Ghosts indeed: This romantic comedy by name alone attempts to make funny – not to mention culturally relevant – the kind of swinging-dick misogyny that went out of fashion years ago. In the spirit, but not the complexity, of such oil-slick cinematic seducers as Alfie and Roger Dodger
's Roger Swanson, celebrity photographer Connor Mead (McConaughey) is a quantity-over-quality kind of guy. He dumps last week's conquests via teleconference as he's already undressing his next lay. Love, he argues, is nothing more than "magical comfort food for the weak and uneducated," a sentiment he lifted from his mentor, Uncle Wayne (Douglas). Wayne has been dead for years, but he makes a surprise appearance – to the eyes of Connor alone – at the wedding of Connor's younger brother, Paul (Meyer).
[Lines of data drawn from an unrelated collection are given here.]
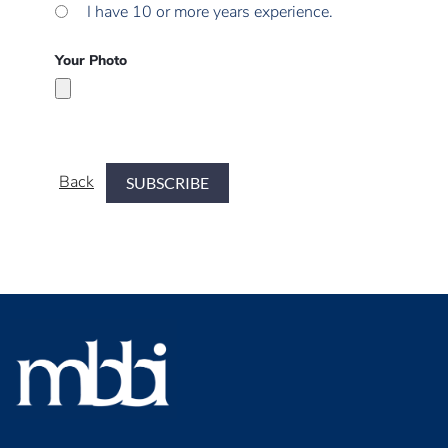
I have 10 or more years experience.
Your Photo
Back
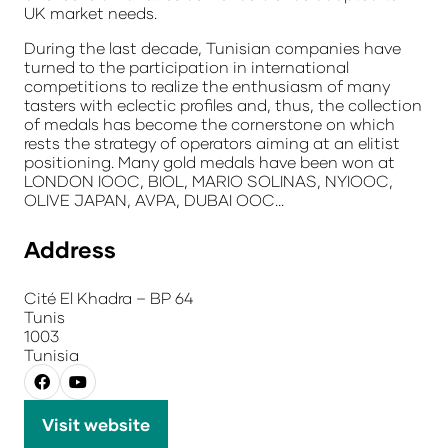
UK market needs.
During the last decade, Tunisian companies have
turned to the participation in international
competitions to realize the enthusiasm of many
tasters with eclectic profiles and, thus, the collection
of medals has become the cornerstone on which
rests the strategy of operators aiming at an elitist
positioning. Many gold medals have been won at
LONDON IOOC, BIOL, MARIO SOLINAS, NYIOOC,
OLIVE JAPAN, AVPA, DUBAI OOC...
Address
Cité El Khadra – BP 64
Tunis
1003
Tunisia
Visit website
(opens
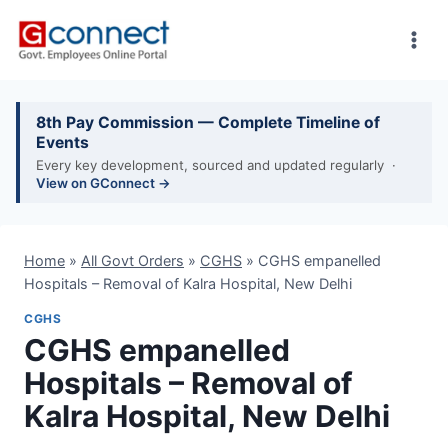
Skip
to
content
8th Pay Commission — Complete Timeline of
Events
Every key development, sourced and updated regularly ·
View on GConnect →
Home
»
All Govt Orders
»
CGHS
»
CGHS empanelled
Hospitals – Removal of Kalra Hospital, New Delhi
CGHS
CGHS empanelled
Hospitals – Removal of
Kalra Hospital, New Delhi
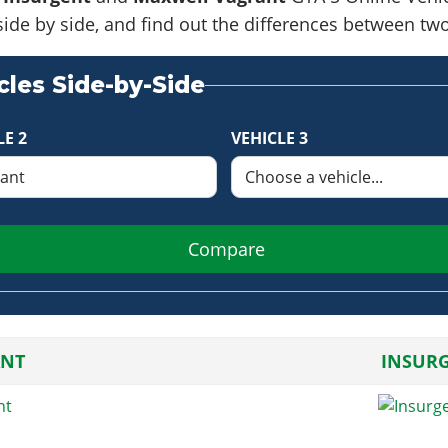
side by side, and find out the differences between tw
les Side-by-Side
LE 2
VEHICLE 3
Compare
NT
INSUR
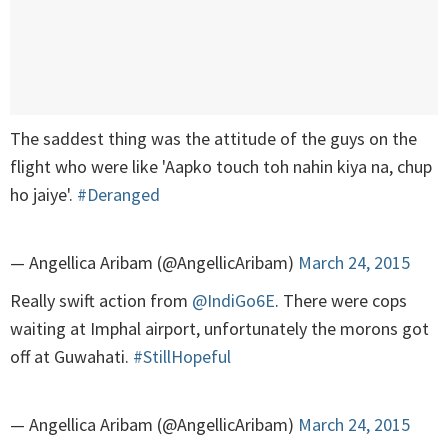
The saddest thing was the attitude of the guys on the
flight who were like 'Aapko touch toh nahin kiya na, chup
ho jaiye'.
#Deranged
— Angellica Aribam (@AngellicAribam)
March 24, 2015
Really swift action from
@IndiGo6E
. There were cops
waiting at Imphal airport, unfortunately the morons got
off at Guwahati.
#StillHopeful
— Angellica Aribam (@AngellicAribam)
March 24, 2015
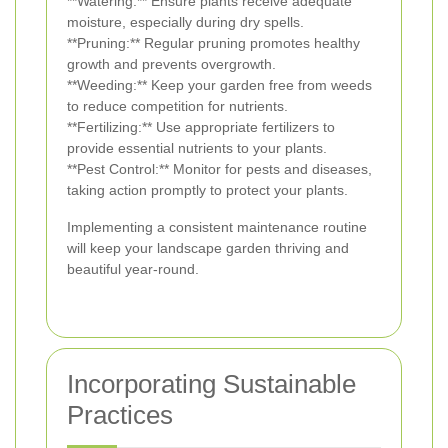
**Watering:** Ensure plants receive adequate
moisture, especially during dry spells.
**Pruning:** Regular pruning promotes healthy
growth and prevents overgrowth.
**Weeding:** Keep your garden free from weeds
to reduce competition for nutrients.
**Fertilizing:** Use appropriate fertilizers to
provide essential nutrients to your plants.
**Pest Control:** Monitor for pests and diseases,
taking action promptly to protect your plants.
Implementing a consistent maintenance routine
will keep your landscape garden thriving and
beautiful year-round.
Incorporating Sustainable
Practices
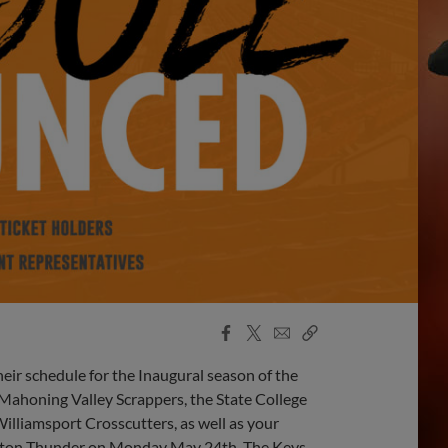
Facebook
X
Email
Copy
Share
Share
Link
eir schedule for the Inaugural season of the
Mahoning Valley Scrappers, the State College
Williamsport Crosscutters, as well as your
Trenton Thunder on Monday May 24th. The Keys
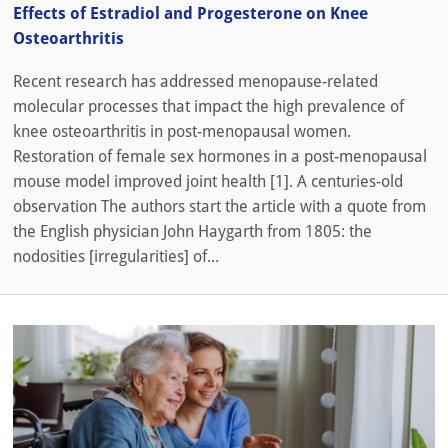
Effects of Estradiol and Progesterone on Knee
Osteoarthritis
Recent research has addressed menopause-related
molecular processes that impact the high prevalence of
knee osteoarthritis in post-menopausal women.
Restoration of female sex hormones in a post-menopausal
mouse model improved joint health [1]. A centuries-old
observation The authors start the article with a quote from
the English physician John Haygarth from 1805: the
nodosities [irregularities] of...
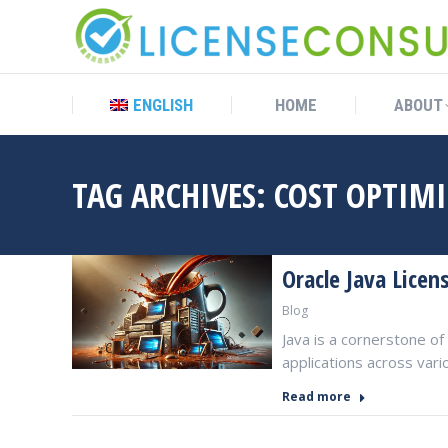
ENGLISH
HOME
ABOUT
ENGLISH
HOME
ABOUT
TAG ARCHIVES:
COST OPTIM
Oracle Java Licen
Blog
Java is a cornerstone 
applications across vari
Read more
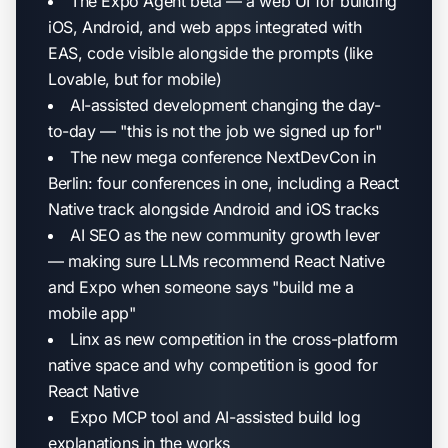
The Expo Agent beta — a web UI for building
iOS, Android, and web apps integrated with
EAS, code visible alongside the prompts (like
Lovable, but for mobile)
AI-assisted development changing the day-
to-day — "this is not the job we signed up for"
The new mega conference NextDevCon in
Berlin: four conferences in one, including a React
Native track alongside Android and iOS tracks
AI SEO as the new community growth lever
— making sure LLMs recommend React Native
and Expo when someone says "build me a
mobile app"
Linx as new competition in the cross-platform
native space and why competition is good for
React Native
Expo MCP tool and AI-assisted build log
explanations in the works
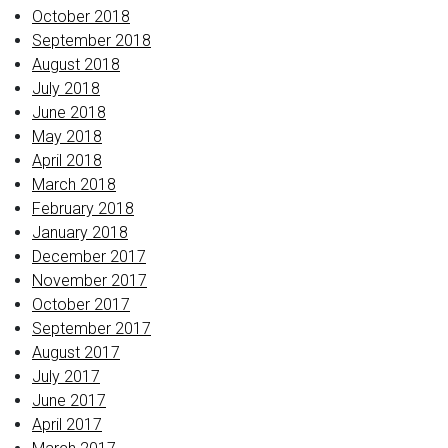
October 2018
September 2018
August 2018
July 2018
June 2018
May 2018
April 2018
March 2018
February 2018
January 2018
December 2017
November 2017
October 2017
September 2017
August 2017
July 2017
June 2017
April 2017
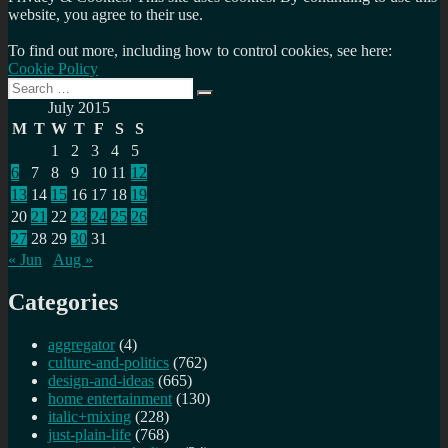
website, you agree to their use.
To find out more, including how to control cookies, see here:
Cookie Policy
Search
Search
for:
July 2015
M
T
W
T
F
S
S
1
2
3
4
5
6
7
8
9
10
11
12
13
14
15
16
17
18
19
20
21
22
23
24
25
26
27
28
29
30
31
« Jun
Aug »
Categories
aggregator
(4)
culture-and-politics
(762)
design-and-ideas
(665)
home entertainment
(130)
italic+mixing
(228)
just-plain-life
(768)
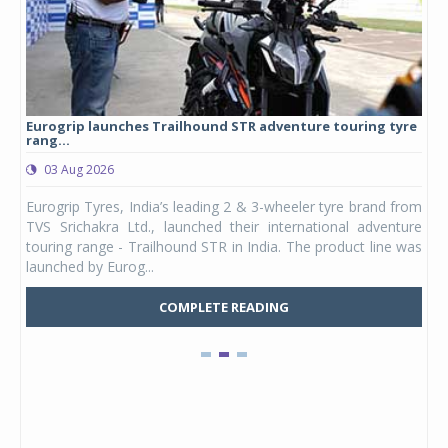
Eurogrip launches Trailhound STR adventure touring tyre
Stu
rang...
1,17
03 Aug 2026
0
any,
Eurogrip Tyres, India’s leading 2 & 3-wheeler tyre brand from
Stu
 its
TVS Srichakra Ltd., launched their international adventure
You
UVs.
touring range - Trailhound STR in India. The product line was
and 
launched by Eurog...
mark
COMPLETE READING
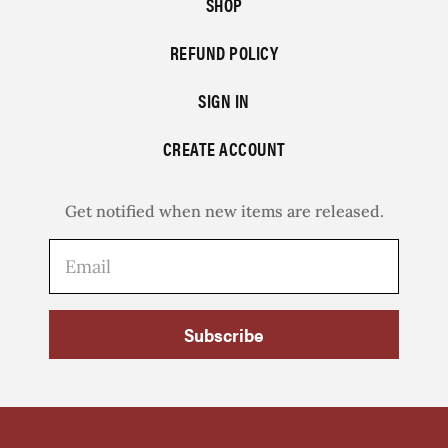
SHOP
REFUND POLICY
SIGN IN
CREATE ACCOUNT
Get notified when new items are released.
Subscribe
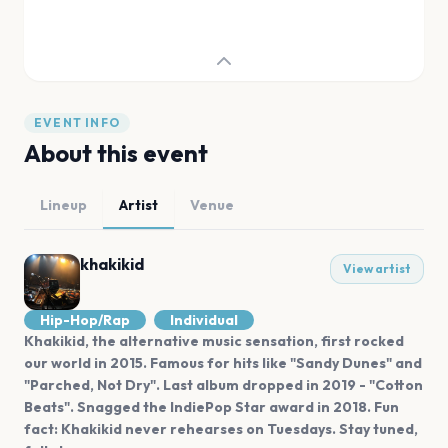
EVENT INFO
About this event
Lineup
Artist
Venue
khakikid
View artist
Hip-Hop/Rap
Individual
Khakikid, the alternative music sensation, first rocked
our world in 2015. Famous for hits like "Sandy Dunes" and
"Parched, Not Dry". Last album dropped in 2019 - "Cotton
Beats". Snagged the IndiePop Star award in 2018. Fun
fact: Khakikid never rehearses on Tuesdays. Stay tuned,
Wayne, the Marley surrogate in this A Christmas Carol
reimagining, then ushers Connor through an evening of reflection and reckoning, with the overall aim of nudging him back into the arms of his first love, Jenny (Garner, with negligible screen time). Several of the supporting players do nice work, especially Stone (Superbad
) as the brace-faced ghost of Connor's first girlfriend; she injects a genuine spunkiness into a film that's mostly predictable and deeply cynical. As he's aged, Douglas has had some fun with go-big roles such as Wayne, and he appears to have styled this one after Hollywood mogul Robert Evans circa the Seventies: turtleneck and shades and swimming in sex. He's a quaint relic – not nearly as amusing as co-scripters Jon Lucas and Scott Moore seem to think he is – but harmless enough. Not so with McConaughey's wolfish Connor. Perhaps in the hands of a more capable, less coasting actor, the character might have played like something more than a toxic spill. (And make-up and wardrobe have done him no favors, with his Easy-Bake tan, attack of the Crest Whitestrips, and too-literal interpretation of Connor's oiliness; in duller stretches of the film, I could think of nothing but taking blotting papers to his face.) Director Waters, who began his career with the edgy, unsettling The House of Yes
and also made the kicky Mean Girls
, lately has been peddling much softer stuff (see 2005's insipid Just Like Heaven
). Ghosts of Girlfriends Past
requires a certain finesse – really, how do you sell a romantic comedy about a twisted womanizer, and how do you get the audience to buy his inevitable turnaround? – and neither Waters nor his leading man are up to the task.